第十章
1 サンクチュアリ
中部国際空港から羽田空港を経由して、釧路空港へ向かう。羽田についたのは夜の十時で、始発までターミナルに直結した仮眠利用が可能のホテルで休んだ。茶色のアコーディオンカーテンで仕切られただけの個室は、ホテルというよりキャビンそのものだったけれど、着衣を脱いで白いシーツに横たわれば、途端に身体は重さを取り戻した。目を瞑っているうちに人心地ついてくる。
紙コップでコーヒーを淹れた。クリアな水面はさながら夜の湖面。照明の明かりが満月のように浮かぶ。いつもは入れないポーションミルクを垂らすと、その面影は宮の渡しでいつか眺めた桜超しの朧月になった。緩やかに白い文様が沁みいるに任せつつ、メールに添付されていた写真の場所を調べる。時間は十分すぎるほどあった。
メールアドレスは「lg.jp」ドメインで、これは自治体のアドレス。調べると、足寄より少し東にある鶴居村という場所のようだった。写真の中に『阿寒国立公園オンネトー』とかかれた木看板が映り込んでいるものを見つける。セジが話していた沼だ。その水面は、糸魚川翡翠のような特殊なグラデーションと色味を持っている。
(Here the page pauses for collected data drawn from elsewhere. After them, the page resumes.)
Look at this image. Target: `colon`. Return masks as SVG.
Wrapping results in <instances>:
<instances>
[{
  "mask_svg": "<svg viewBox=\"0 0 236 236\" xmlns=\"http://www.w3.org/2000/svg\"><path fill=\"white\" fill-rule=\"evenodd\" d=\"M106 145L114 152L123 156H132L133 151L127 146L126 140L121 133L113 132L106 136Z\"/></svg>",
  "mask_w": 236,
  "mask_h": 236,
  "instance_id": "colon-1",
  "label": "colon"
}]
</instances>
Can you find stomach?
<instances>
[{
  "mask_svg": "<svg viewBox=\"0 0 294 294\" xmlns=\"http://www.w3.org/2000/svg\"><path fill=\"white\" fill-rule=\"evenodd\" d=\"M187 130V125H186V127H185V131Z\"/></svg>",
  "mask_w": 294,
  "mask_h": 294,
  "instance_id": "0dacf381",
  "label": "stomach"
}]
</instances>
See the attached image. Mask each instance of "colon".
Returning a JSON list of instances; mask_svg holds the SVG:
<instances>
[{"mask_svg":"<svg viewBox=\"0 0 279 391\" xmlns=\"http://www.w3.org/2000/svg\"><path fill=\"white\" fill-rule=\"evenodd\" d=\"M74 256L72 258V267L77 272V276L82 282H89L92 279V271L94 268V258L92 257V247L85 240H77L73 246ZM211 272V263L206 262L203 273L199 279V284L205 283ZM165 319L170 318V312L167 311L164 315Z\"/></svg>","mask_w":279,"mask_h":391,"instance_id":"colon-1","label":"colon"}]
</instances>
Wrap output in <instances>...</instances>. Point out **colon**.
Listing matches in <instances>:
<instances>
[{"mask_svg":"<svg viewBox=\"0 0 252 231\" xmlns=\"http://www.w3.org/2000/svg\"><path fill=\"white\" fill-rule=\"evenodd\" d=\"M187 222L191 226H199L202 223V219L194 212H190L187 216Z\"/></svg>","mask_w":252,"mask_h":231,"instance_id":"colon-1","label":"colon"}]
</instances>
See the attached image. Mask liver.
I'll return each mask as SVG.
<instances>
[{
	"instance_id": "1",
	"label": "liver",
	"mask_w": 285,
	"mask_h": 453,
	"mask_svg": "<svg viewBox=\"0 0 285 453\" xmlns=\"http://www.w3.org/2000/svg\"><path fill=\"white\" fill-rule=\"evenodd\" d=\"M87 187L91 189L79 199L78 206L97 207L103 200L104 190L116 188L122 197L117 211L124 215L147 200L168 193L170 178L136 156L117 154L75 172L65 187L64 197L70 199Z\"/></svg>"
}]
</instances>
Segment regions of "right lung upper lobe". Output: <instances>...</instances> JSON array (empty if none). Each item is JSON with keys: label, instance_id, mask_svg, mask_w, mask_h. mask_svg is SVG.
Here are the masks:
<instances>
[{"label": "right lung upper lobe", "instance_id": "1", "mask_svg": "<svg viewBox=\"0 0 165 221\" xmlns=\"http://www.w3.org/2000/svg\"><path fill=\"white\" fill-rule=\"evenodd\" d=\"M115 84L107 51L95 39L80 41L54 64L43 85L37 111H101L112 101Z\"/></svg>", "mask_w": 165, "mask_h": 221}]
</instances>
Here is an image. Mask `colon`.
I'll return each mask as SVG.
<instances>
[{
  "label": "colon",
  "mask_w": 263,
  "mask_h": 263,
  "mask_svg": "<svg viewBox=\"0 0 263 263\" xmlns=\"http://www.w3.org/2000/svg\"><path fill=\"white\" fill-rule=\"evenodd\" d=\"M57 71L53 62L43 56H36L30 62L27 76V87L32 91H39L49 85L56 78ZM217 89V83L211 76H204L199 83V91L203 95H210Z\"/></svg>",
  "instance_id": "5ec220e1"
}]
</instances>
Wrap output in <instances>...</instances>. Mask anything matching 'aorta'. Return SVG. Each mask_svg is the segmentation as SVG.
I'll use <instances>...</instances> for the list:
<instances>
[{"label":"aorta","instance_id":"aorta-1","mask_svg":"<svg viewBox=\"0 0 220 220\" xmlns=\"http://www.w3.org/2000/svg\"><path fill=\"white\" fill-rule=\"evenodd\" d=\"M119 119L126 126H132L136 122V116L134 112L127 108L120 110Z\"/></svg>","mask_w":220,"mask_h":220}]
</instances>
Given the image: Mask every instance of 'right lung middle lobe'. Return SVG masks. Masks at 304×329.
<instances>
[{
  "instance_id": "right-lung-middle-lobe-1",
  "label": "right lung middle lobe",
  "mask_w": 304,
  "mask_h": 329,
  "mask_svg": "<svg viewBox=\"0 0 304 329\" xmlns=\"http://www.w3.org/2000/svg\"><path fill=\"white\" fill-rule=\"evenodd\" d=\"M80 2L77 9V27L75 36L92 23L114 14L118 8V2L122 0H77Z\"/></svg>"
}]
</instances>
手前はタールのような粘りを感じる黒。奥へ向かうにつれて虹のようにくっきりと色が分かれていく様子は作り物のように見えるがこれが自然なのだろう。黒からウルトラマリン、コバルトブルー、そしてなぜか白に近い境界線を挟んで翡翠の緑へとつながる。背景には連なる山。白の境界は天の川のような奥行きのある影を照らし、その奥へは決してたどり着くなと、そこがあたかも神聖不可侵の領域であることを示しているように感じられてならない。水面にゴミもヘドロも浮かばなくなった現在の堀川でも美しいと感じることはない。それは身近にあるからという理由の他に、やはり自然の脅威を感じないからだ。そこにある水は、紛れもなく美しかった。
眠りにつく前に釧路に到着する時刻と便をメールで送る。『おいでよ』という彼の言葉だけが私の脆弱な果断を支えていた。
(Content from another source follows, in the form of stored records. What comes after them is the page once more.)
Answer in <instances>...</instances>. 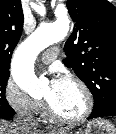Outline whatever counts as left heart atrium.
<instances>
[{"label": "left heart atrium", "instance_id": "obj_1", "mask_svg": "<svg viewBox=\"0 0 116 134\" xmlns=\"http://www.w3.org/2000/svg\"><path fill=\"white\" fill-rule=\"evenodd\" d=\"M52 76H51V80H50V93L51 95H54L58 92L61 83H62V79L59 78L58 76H56L54 74V71L51 72Z\"/></svg>", "mask_w": 116, "mask_h": 134}]
</instances>
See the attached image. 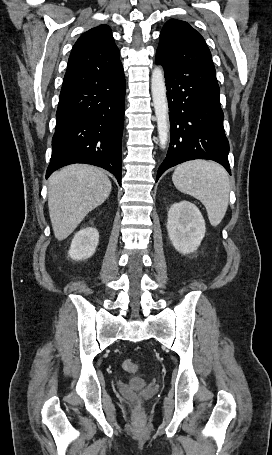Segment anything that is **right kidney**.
<instances>
[{
  "mask_svg": "<svg viewBox=\"0 0 272 455\" xmlns=\"http://www.w3.org/2000/svg\"><path fill=\"white\" fill-rule=\"evenodd\" d=\"M98 242L99 233L96 228H83L72 239L68 254L73 260L88 259L95 253Z\"/></svg>",
  "mask_w": 272,
  "mask_h": 455,
  "instance_id": "ca27d5eb",
  "label": "right kidney"
}]
</instances>
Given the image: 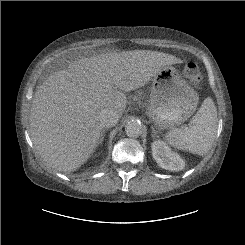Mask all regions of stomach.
<instances>
[{
    "mask_svg": "<svg viewBox=\"0 0 245 245\" xmlns=\"http://www.w3.org/2000/svg\"><path fill=\"white\" fill-rule=\"evenodd\" d=\"M147 115L160 129H172L187 121L196 111L197 92L172 66L160 70L152 80Z\"/></svg>",
    "mask_w": 245,
    "mask_h": 245,
    "instance_id": "stomach-1",
    "label": "stomach"
}]
</instances>
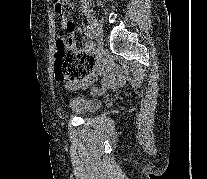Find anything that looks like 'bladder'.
<instances>
[{
  "instance_id": "31cf9c89",
  "label": "bladder",
  "mask_w": 207,
  "mask_h": 179,
  "mask_svg": "<svg viewBox=\"0 0 207 179\" xmlns=\"http://www.w3.org/2000/svg\"><path fill=\"white\" fill-rule=\"evenodd\" d=\"M101 103L99 100L81 94L72 98L69 103V112L76 115H87L94 113L100 109Z\"/></svg>"
}]
</instances>
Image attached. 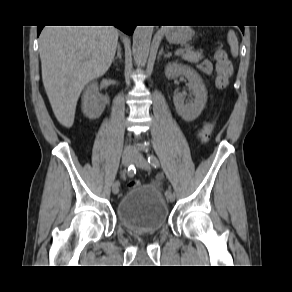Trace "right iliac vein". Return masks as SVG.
Returning a JSON list of instances; mask_svg holds the SVG:
<instances>
[{
    "label": "right iliac vein",
    "mask_w": 292,
    "mask_h": 292,
    "mask_svg": "<svg viewBox=\"0 0 292 292\" xmlns=\"http://www.w3.org/2000/svg\"><path fill=\"white\" fill-rule=\"evenodd\" d=\"M132 162H133V156L131 155V154H128V153H124L123 155H122V164L124 165V166H129L130 164H132ZM112 192L114 193V194H117L118 192H119V187H117V184H114L113 186H112Z\"/></svg>",
    "instance_id": "1"
}]
</instances>
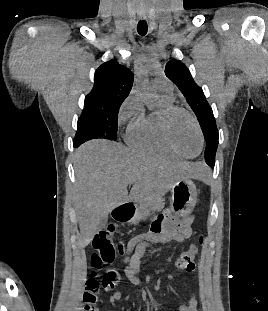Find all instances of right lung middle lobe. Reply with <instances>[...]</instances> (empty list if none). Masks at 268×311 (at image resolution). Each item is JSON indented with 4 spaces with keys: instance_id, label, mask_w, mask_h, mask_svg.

羽田から釧路までは二時間足らず。たんちょう釧路空港が近づくにつれ感じた地上の景色は、緑が濃い、ということだった。呑み込まれそうに濃い色の森林や山肌が地表を覆っている。飛行機が着陸態勢に入ると耳鳴りがしたがやがて収まった。生息する丹頂鶴の目視は叶わなかったが、神社の鳥居を潜った気分になった。自然と一体化した彼らから、受け入れの儀式を受ける。神域の入口を潜った感覚は確かにあったが、到着ロビーに足を踏み入れた瞬間、滝の裏側へ入り込んだような、心身が反転してしまうような心地がした。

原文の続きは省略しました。